Homicide investigators say this is the possible route that Hardeep Singh Nijjar’s killers took after shooting the president of Guru Nanak Sikh Gurdwara in the temple parking lot Sunday, June 18, 2023.

Pierotti said because it is an active investigation, he could not comment on whether IHIT was working with other agencies like Canadian Security Intelligence Service (CSIS) or Indian intelligence. They are looking at possible links to other investigations, Pierotti said.

He said while the murder has shaken the community, he wanted to assure residents that Surrey is a safe place to live.

“This was a targeted incident where one person was targeted,” said Pierotti.

Police were called to the parking lot of the Guru Nanak Sikh gurdwara, in the 7000-block of Scott Road in Newton, at 8:27 p.m. Sunday and found 45-year-old Nijjar in his truck, suffering from gunshot wounds. He died at the scene.

The Sikh Community of ‘BC’/Salish Land has claimed Nijjar’s assassination was an “act of Indian government-orchestrated terrorism on Canadian soil” and @BC Sikhs tweeted that “What happened today is an act of war on Sikhs.”

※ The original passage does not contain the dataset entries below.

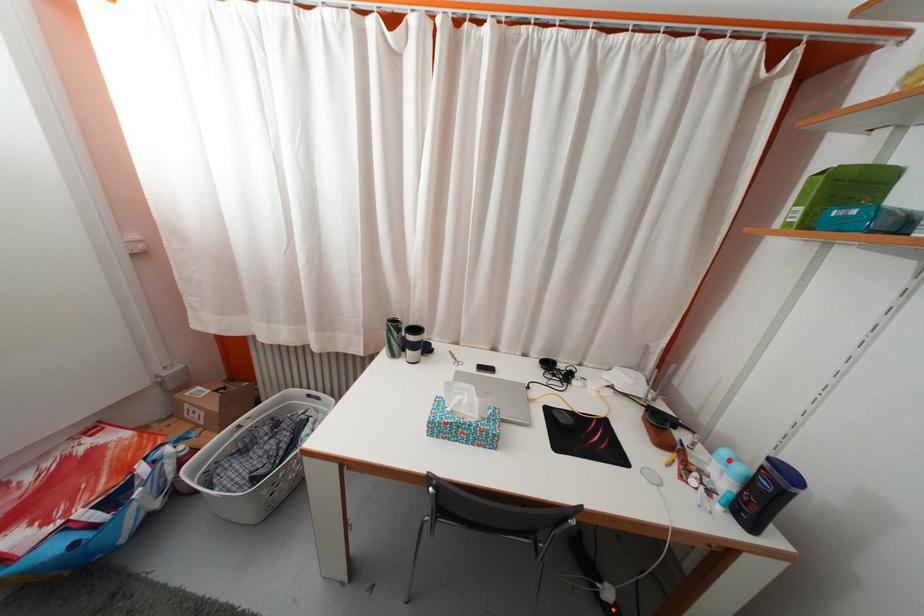
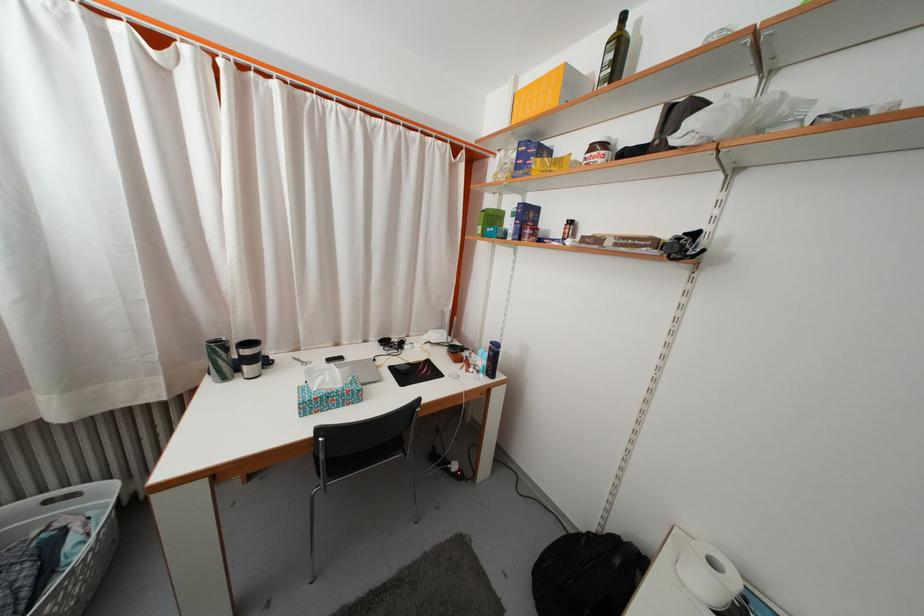
Question: A red point is marked in image1. In image2, is the corresponding 3D point closer to the camera or farther? Reply with the corresponding letter.

Choices:
 (A) The corresponding 3D point is closer.
 (B) The corresponding 3D point is farther.

Answer: (A)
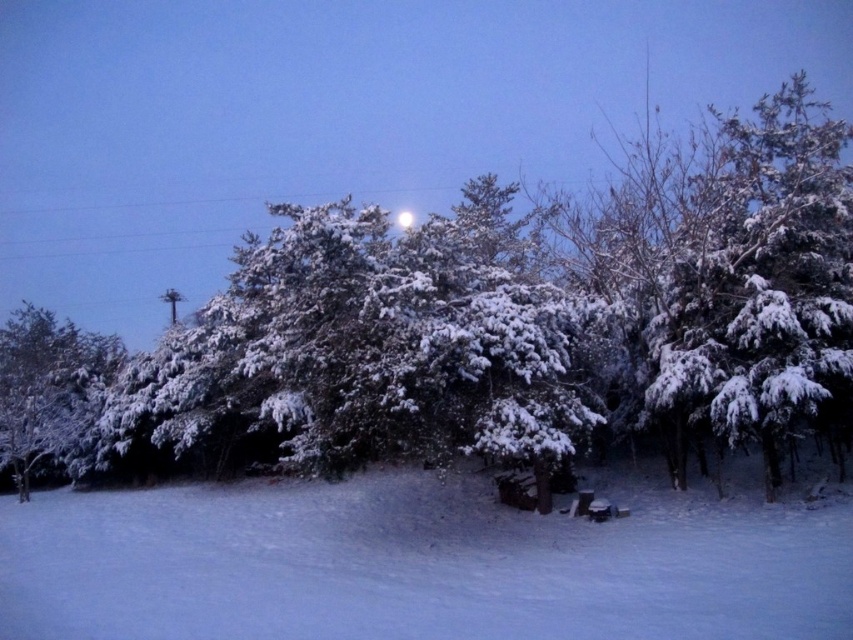
Does snow-covered evergreen at center lie in front of white fluffy snow at lower center?

No, snow-covered evergreen at center is behind white fluffy snow at lower center.

Between snow-covered evergreen at center and white fluffy snow at lower center, which one has less height?

With less height is white fluffy snow at lower center.

The height and width of the screenshot is (640, 853). What do you see at coordinates (486, 324) in the screenshot?
I see `snow-covered evergreen at center` at bounding box center [486, 324].

At what (x,y) coordinates should I click in order to perform the action: click on snow-covered evergreen at center. Please return your answer as a coordinate pair (x, y). This screenshot has width=853, height=640. Looking at the image, I should click on (486, 324).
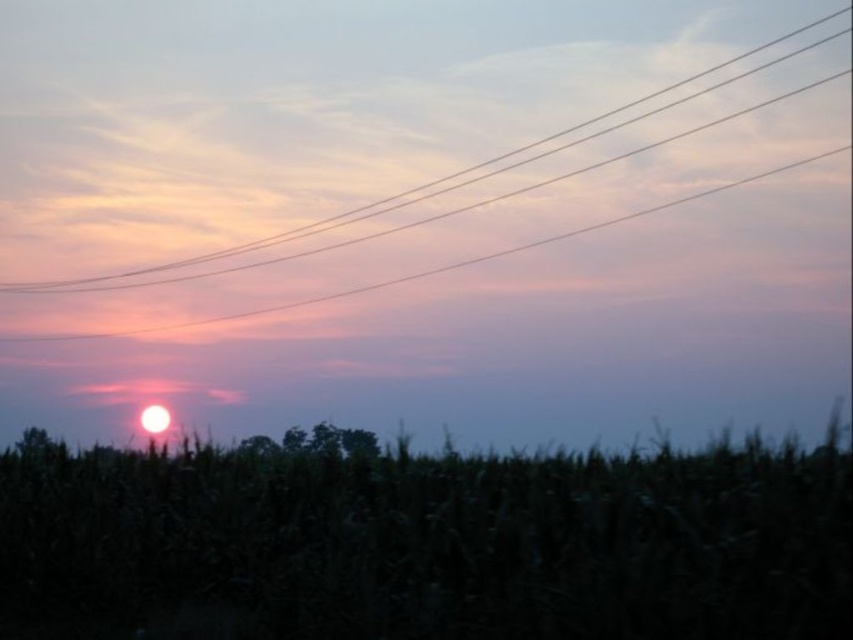
You are a bird flying over the sunset scene. You see the green matte corn field at lower center and the clear wire at upper center. Which object is closer to the ground?

The green matte corn field at lower center is closer to the ground than the clear wire at upper center.

Based on the photo, you are a bird flying over the sunset scene. You need to land on the green matte corn field at lower center but avoid the clear wire at upper center. Which object should you aim for first based on their sizes?

The green matte corn field at lower center has a larger width than the clear wire at upper center, so you should aim for the green matte corn field at lower center first as it offers a wider landing area.

You are a drone operator preparing to fly a drone with a wingspan of 2 meters. You need to navigate between the green matte corn field at lower center and the clear wire at upper center. Can the drone safely pass through the space between them without colliding?

The distance between the green matte corn field at lower center and the clear wire at upper center is 7.98 meters. Since the drone has a wingspan of 2 meters, there is sufficient space for it to pass safely through the gap without collision.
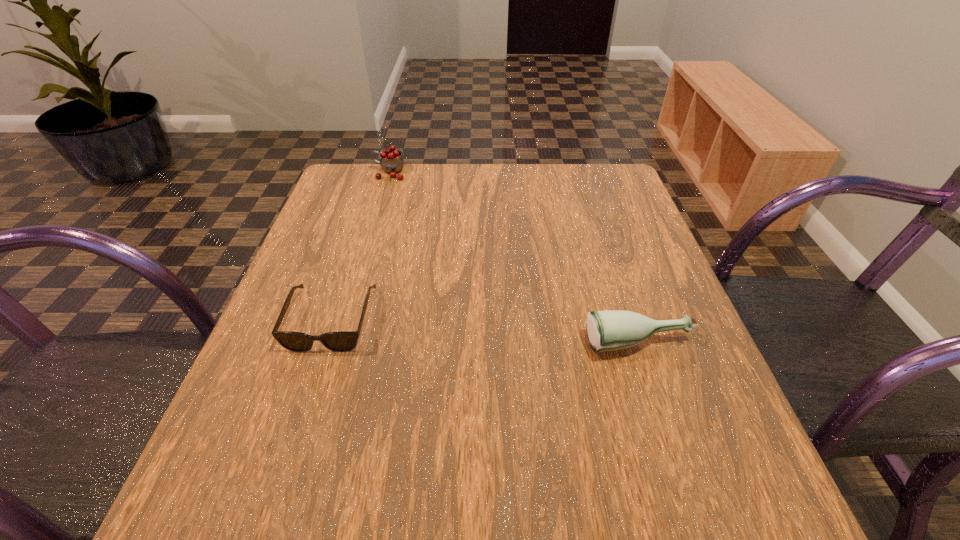
The height and width of the screenshot is (540, 960). I want to click on vacant area in the image that satisfies the following two spatial constraints: 1. at the front lenses of the sunglasses; 2. on the left side of the bottle, so pos(324,345).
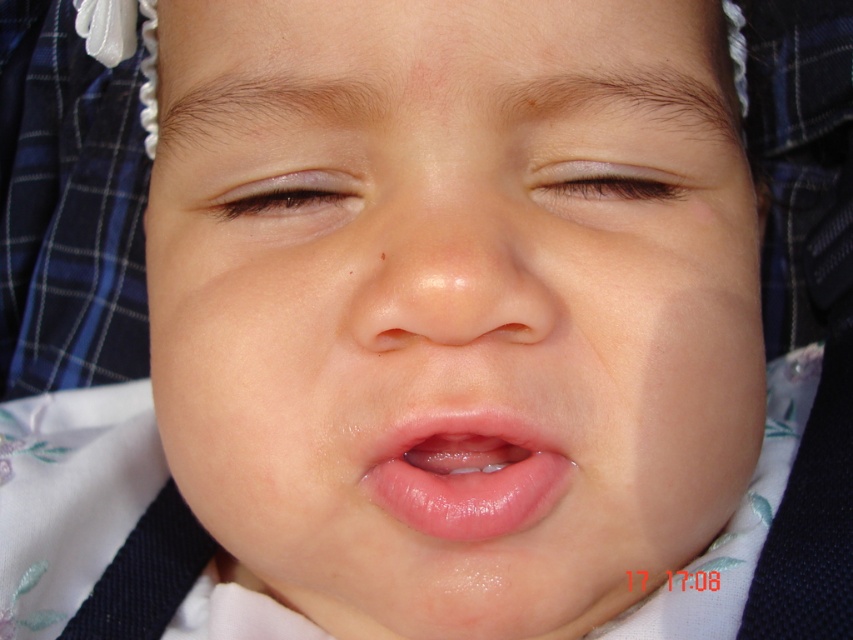
Based on the scene description, can you determine which object is wider between the smooth skin face at center and the brown matte eye at upper left?

The smooth skin face at center is wider than the brown matte eye at upper left.

Looking at the baby in the image, which object is wider when comparing the smooth skin face at center and the glossy pink lips at center?

The smooth skin face at center is wider than the glossy pink lips at center.

You are a photographer trying to capture a close portrait of a baby. The baby is currently positioned such that the smooth skin face at center is 26.32 centimeters away from the camera lens. According to photography guidelines, the ideal distance for a close baby portrait is between 25 to 30 centimeters. Is the current distance within the recommended range?

The smooth skin face at center is 26.32 centimeters away from the camera, which falls within the recommended 25 to 30 centimeter range for a close baby portrait. Therefore, the current distance is acceptable.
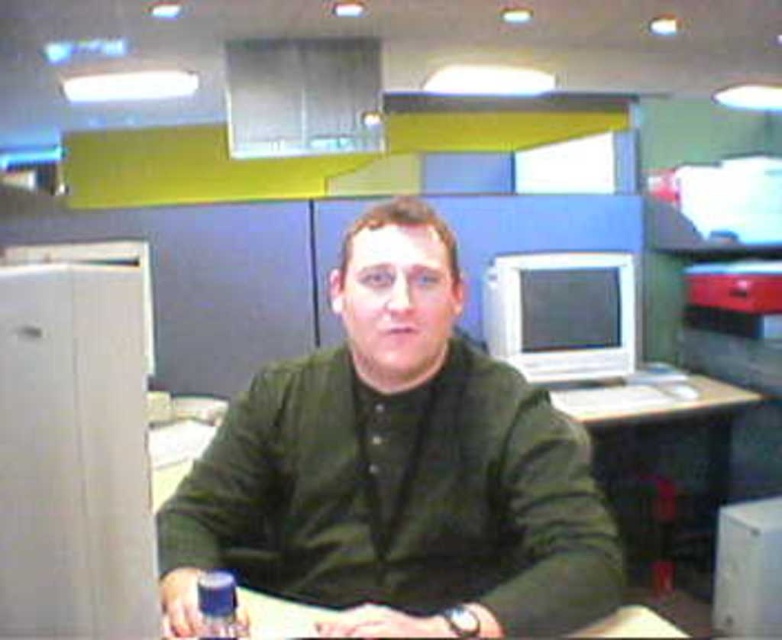
Does dark green shirt at center appear on the left side of blue plastic bottle at lower center?

In fact, dark green shirt at center is to the right of blue plastic bottle at lower center.

What do you see at coordinates (397, 468) in the screenshot?
I see `dark green shirt at center` at bounding box center [397, 468].

Is point (488, 602) in front of point (203, 634)?

No.

The width and height of the screenshot is (782, 640). What are the coordinates of `dark green shirt at center` in the screenshot? It's located at (397, 468).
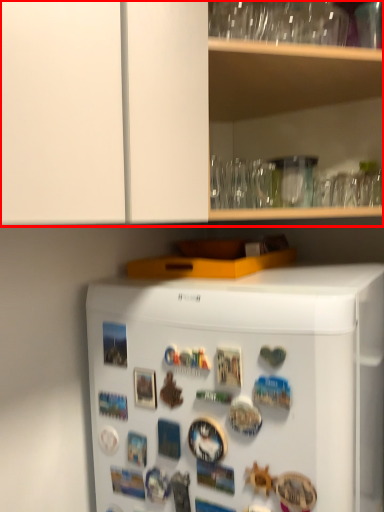
Question: From the image's perspective, what is the correct spatial positioning of cabinetry (annotated by the red box) in reference to refrigerator?

Choices:
 (A) below
 (B) above

Answer: (B)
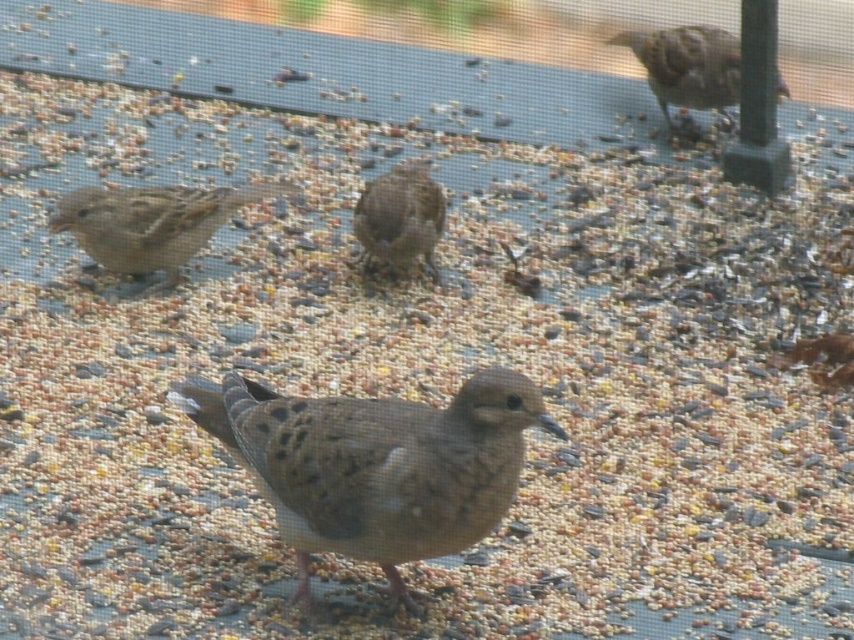
Question: In this image, where is brown speckled sparrow at left located relative to brown speckled sparrow at upper right?

Choices:
 (A) below
 (B) above

Answer: (A)

Question: Which of these objects is positioned closest to the brown speckled pigeon at center?

Choices:
 (A) brown speckled sparrow at left
 (B) brown speckled sparrow at center

Answer: (A)

Question: From the image, what is the correct spatial relationship of brown speckled sparrow at center in relation to brown speckled sparrow at upper right?

Choices:
 (A) left
 (B) right

Answer: (A)

Question: In this image, where is brown speckled sparrow at left located relative to brown speckled sparrow at upper right?

Choices:
 (A) above
 (B) below

Answer: (B)

Question: Which point is closer to the camera?

Choices:
 (A) brown speckled sparrow at upper right
 (B) brown speckled pigeon at center
 (C) brown speckled sparrow at center

Answer: (C)

Question: Which of these objects is positioned farthest from the brown speckled sparrow at left?

Choices:
 (A) brown speckled sparrow at center
 (B) brown speckled pigeon at center

Answer: (A)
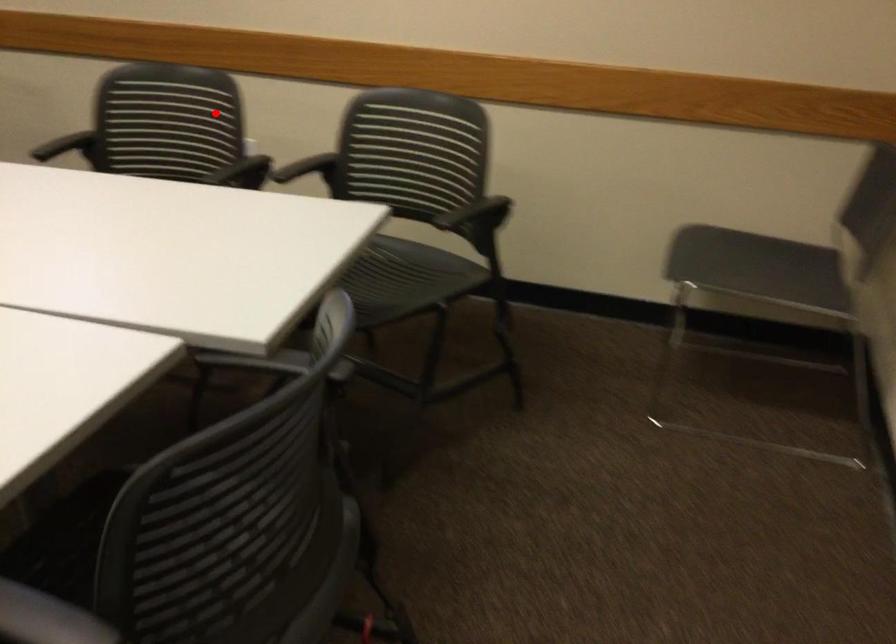
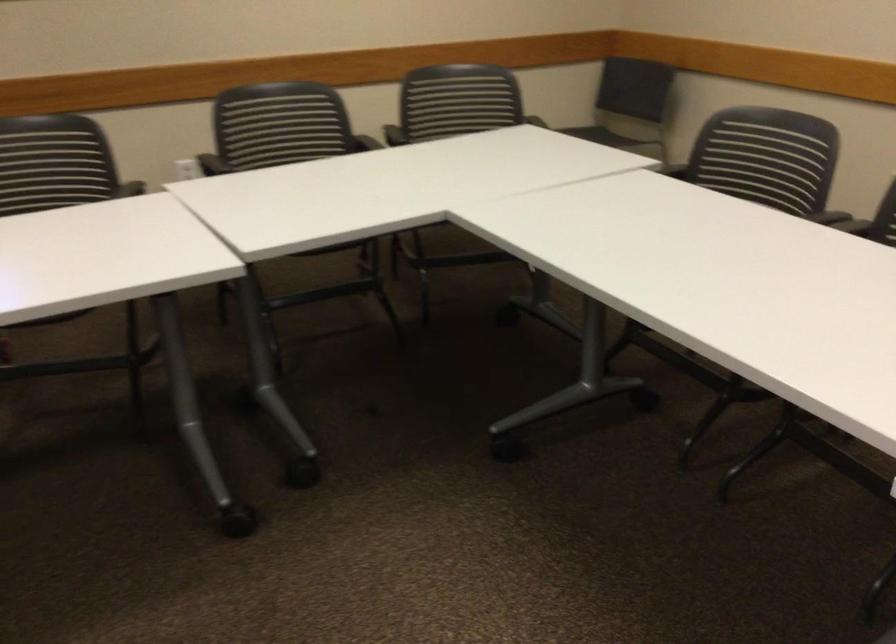
Question: I am providing you with two images of the same scene from different viewpoints. In image1, a red point is highlighted. Considering the same 3D point in image2, which of the following is correct?

Choices:
 (A) It is closer
 (B) It is farther

Answer: (B)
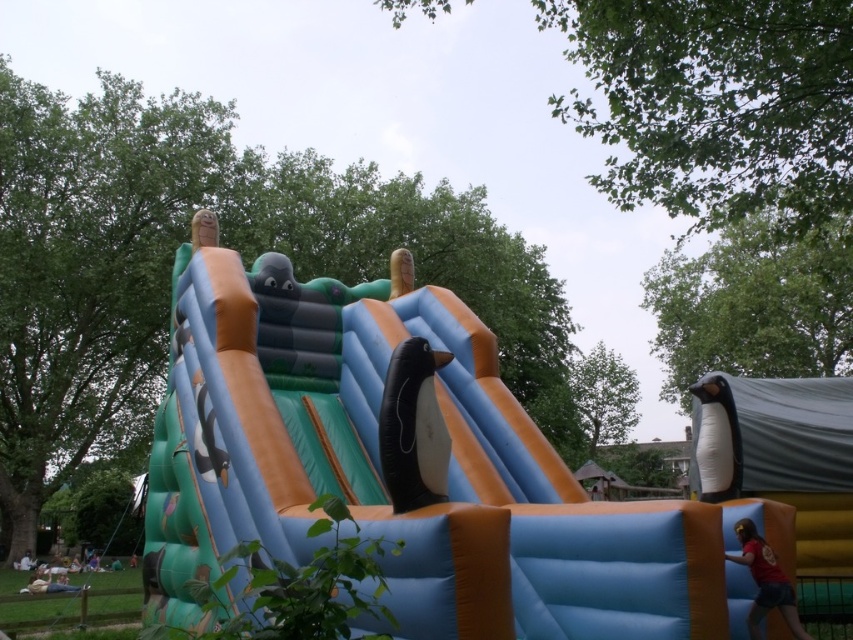
Does black rubber penguin at center have a greater height compared to white matte penguin at right?

In fact, black rubber penguin at center may be shorter than white matte penguin at right.

I want to click on black rubber penguin at center, so click(x=413, y=428).

Find the location of `black rubber penguin at center`. black rubber penguin at center is located at coordinates (413, 428).

Locate an element on the screen. This screenshot has width=853, height=640. black rubber penguin at center is located at coordinates (413, 428).

Which of these two, white matte penguin at right or red t-shirt at lower right, stands shorter?

Standing shorter between the two is red t-shirt at lower right.

Is point (701, 429) behind point (796, 611)?

Yes.

The width and height of the screenshot is (853, 640). I want to click on white matte penguin at right, so click(717, 440).

Is black rubber penguin at center to the left of red t-shirt at lower right from the viewer's perspective?

Yes, black rubber penguin at center is to the left of red t-shirt at lower right.

How much distance is there between black rubber penguin at center and red t-shirt at lower right?

The distance of black rubber penguin at center from red t-shirt at lower right is 2.65 meters.

Between point (413, 364) and point (755, 618), which one is positioned behind?

Positioned behind is point (755, 618).

Locate an element on the screen. The height and width of the screenshot is (640, 853). black rubber penguin at center is located at coordinates (413, 428).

Meanwhile, a close associate of Nijjar’s said his friend was warned by Canadian intelligence officials about being targeted for assassination by “mercenaries” before he was gunned down. New York-based lawyer Gurpatwant Singh Pannun says in a statement he spoke with Nijjar by phone the day before he was killed.

Pannun said Nijjar spoke about an unofficial Khalistan referendum vote seeking a separate Sikh state they had been organizing, and threats to their safety related to a reward being offered by the Indian government for Nijjar’s apprehension.

He said Nijjar told him “gangsters” indicated they were both on a hit list, and that Nijjar received a call days later from the Canadian Security Intelligence Service warning that his life was in danger.

READ MORE: IHIT yet to identify a suspect in Sunday’s fatal shooting of Surrey Sikh temple president

READ MORE: CSIS warned B.C. Sikh temple leader of assassination threat before killing: lawyer

The Integrated Homicide Investigation Team (IHIT) is asking anyone with information or dash-camera video who was in the area of 122 Street, or who was in the parking lot of the Gurdwara, to call the IHIT Information Line at 1-877-551-IHIT (4448) or contact police by email at ihitinfo@rcmp-grc.gc.ca.

Surrey’s Guru Nanak Gurdwara president Hardeep Singh Nijjar is not the first man to have been slain in the Sikh temple’s parking lot.

Twenty five years ago, Nirmal Singh Gill, a 65-year-old temple caretaker, was beaten to death in the parking lot during his late-night watch on Jan. 4, 1998. Five young men who had ties to a neo-Nazi group called the Hammerskins were arrested for second-degree murder but pleaded guilty to manslaughter. Two were sentenced to 18 years in prison and the other three were each sentenced to 15 years in prison.